Я отлип от своего костедробильного сиденья. Вместо священной чаши мне вручили бумажный стаканчик. Кровь Христова была оранжевая, как солнечный свет, и теплая, как моча.
В считанные мгновения перед вживлением фашистского сока меня одолели размышления задним числом. (Стал бы Эйхман кудахтать из могилы?) Но как только я проглотил свой глоток, я осознал, что вступил на свой путь.
Метадон повел меня, лишь когда я оказался на полпути к дому. Сандра пришла, когда я уже находился там. Не столько на диване, сколько как его часть. Чтобы там ни было в этом бумажном стаканчике, оно превратило меня в мебель. Весь день наша кошка Джеки просто садилась мне на ноги и пристально смотрела на меня. В какой-то момент она просто поднялась и стала кусать меня за штанины.
Сандра наверняка удивилась, увидев, что альтернативой ее резвому мужу на игле стал муж, превратившейся в зомби от, как предполагалось, лечения. Но она не потрудилась мне об этом сообщить. Она устроилась у телефона сделать несколько звонков. А я в это время продолжал держаться за подушки, такие же подвижные, как я сам.

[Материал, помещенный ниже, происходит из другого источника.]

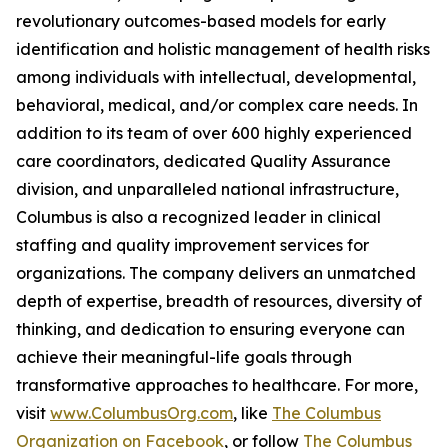
revolutionary outcomes-based models for early
identification and holistic management of health risks
among individuals with intellectual, developmental,
behavioral, medical, and/or complex care needs. In
addition to its team of over 600 highly experienced
care coordinators, dedicated Quality Assurance
division, and unparalleled national infrastructure,
Columbus is also a recognized leader in clinical
staffing and quality improvement services for
organizations. The company delivers an unmatched
depth of expertise, breadth of resources, diversity of
thinking, and dedication to ensuring everyone can
achieve their meaningful-life goals through
transformative approaches to healthcare. For more,
visit
www.ColumbusOrg.com
, like
The Columbus
Organization on Facebook
, or follow
The Columbus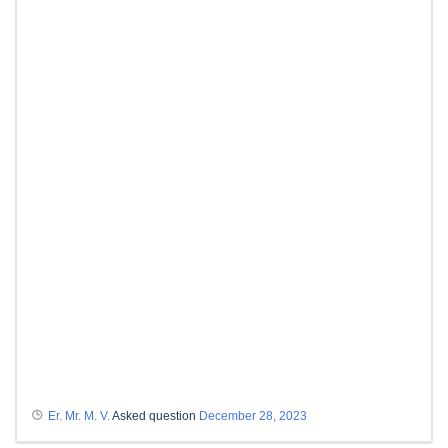
Er. Mr. M. V.
Asked question
December 28, 2023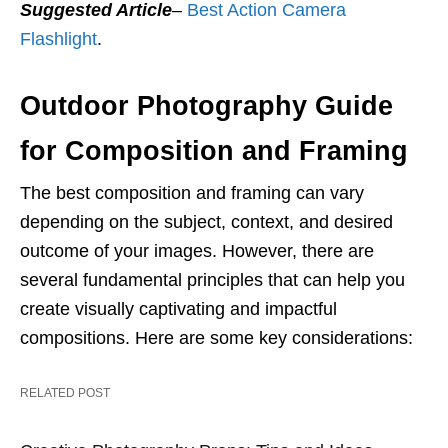
Suggested Article
–
Best Action Camera
Flashlight
.
Outdoor Photography Guide
for Composition and Framing
The best composition and framing can vary
depending on the subject, context, and desired
outcome of your images. However, there are
several fundamental principles that can help you
create visually captivating and impactful
compositions. Here are some key considerations:
RELATED POST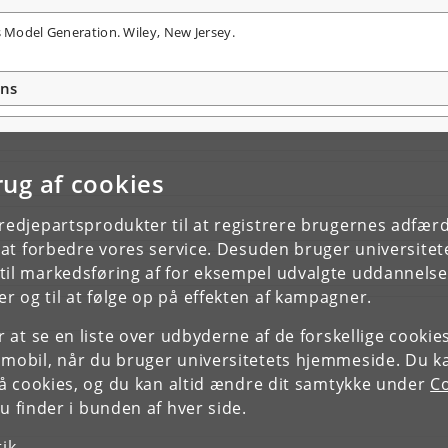
s Model Generation. Wiley, New Jersey.
ons
rug af cookies
tredjepartsprodukter til at registrere brugernes adfæ
e at forbedre vores service. Desuden bruger universitet
il markedsføring af for eksempel udvalgte uddannelser e
r og til at følge op på effekten af kampagner.
or at se en liste over udbyderne af de forskellige cooki
 mobil, når du bruger universitetets hjemmeside. Du k
slå cookies, og du kan altid ændre dit samtykke under
Co
 finder i bunden af hver side.
tik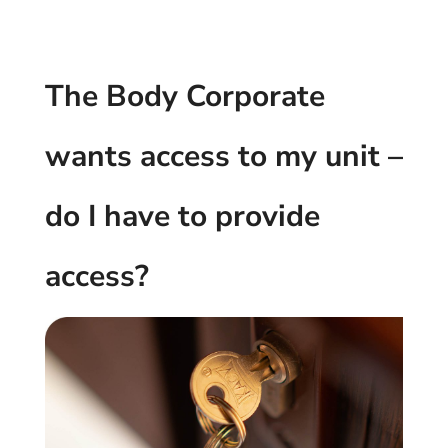
The Body Corporate
wants access to my unit –
do I have to provide
access?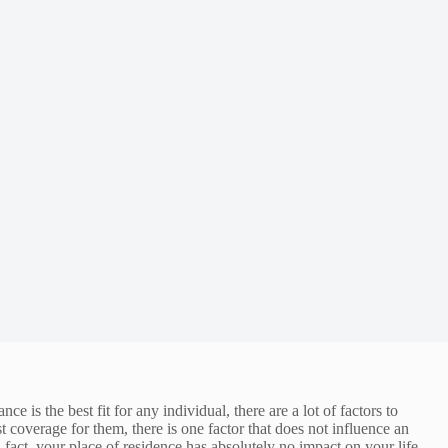
s the best fit for any individual, there are a lot of factors to
t coverage for them, there is one factor that does not influence an
 fact, your place of residence has absolutely no impact on your life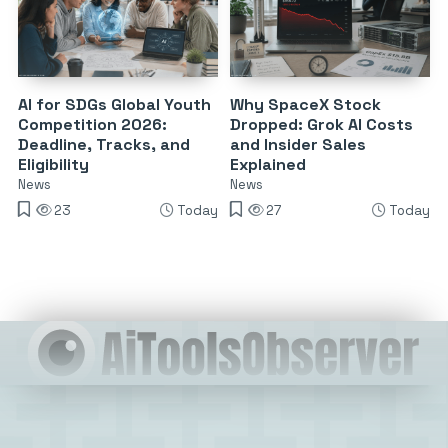
AI for SDGs Global Youth
Why SpaceX Stock
Competition 2026:
Dropped: Grok AI Costs
Deadline, Tracks, and
and Insider Sales
Eligibility
Explained
News
News
23
Today
27
Today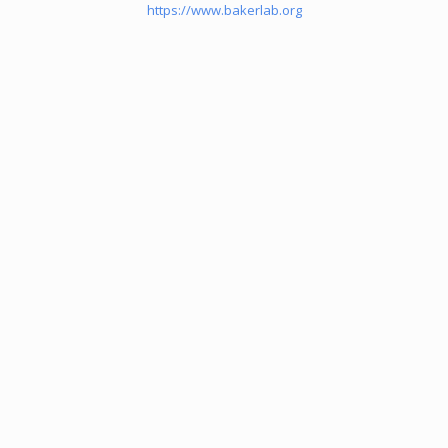
https://www.bakerlab.org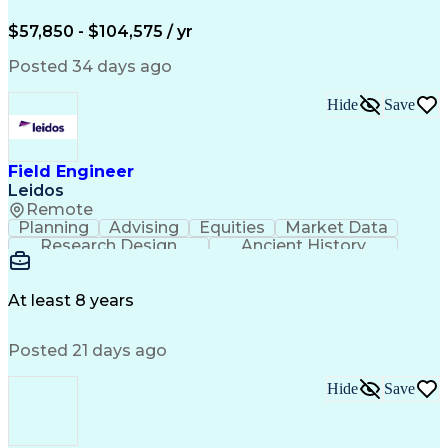
Electric Power Systems
Construction Management
$57,850 - $104,575 / yr
Transformers (Electrical)
SEL AcSELerator (Software)
Posted 34 days ago
Interpersonal Communications
Systems Development Life Cycle
Hide
Save
Professional Engineer (PE) License
Project Management Professional Certification
Electrical Power Transmission And Distribution
Field Engineer
Leidos
Remote
Planning
Advising
Equities
Market Data
Research Design
Ancient History
Air Traffic Control
Electrical Equipment
Operational Risk Management
Federal Aviation Administration
At least 8 years
Posted 21 days ago
Hide
Save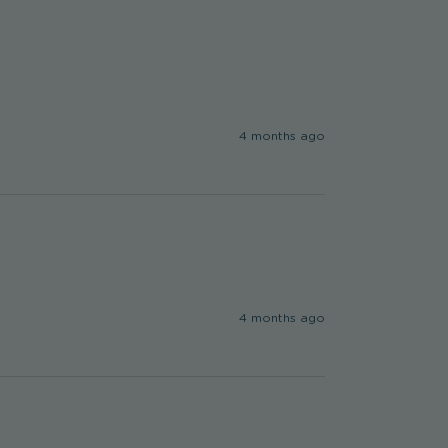
4 months ago
4 months ago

На следующем рассвете я снова ушел. Никто до меня не докапывался, я ни с кем не заговаривал; а на День Третий одна Chiquita со взбитыми волосами и выщипанными бровями бросила на меня взгляд, вопрошавший "ты настоящий мужик?", пока я возвращался в свой Coupe de Ville. Разумеется, я к таковым не относился, но точно был в состоянии оценить возможность приобщения.
Как-то я попытался писать, затем вырубился и очнулся, обнаружив, что так и сижу с карандашом в руке, неподвижно, как подпорка для декорации, и у меня настолько свело затылок и поясницу, что лишь тот факт, что мертвецы не ощущают трупного окоченения, не дал мне завопить от боли.
Просто не желая провести двадцать один день на метадоне, я совершил поступок, который испортит мне дальнейшую жизнь. Я почти закончил трехнедельную детоксикацию.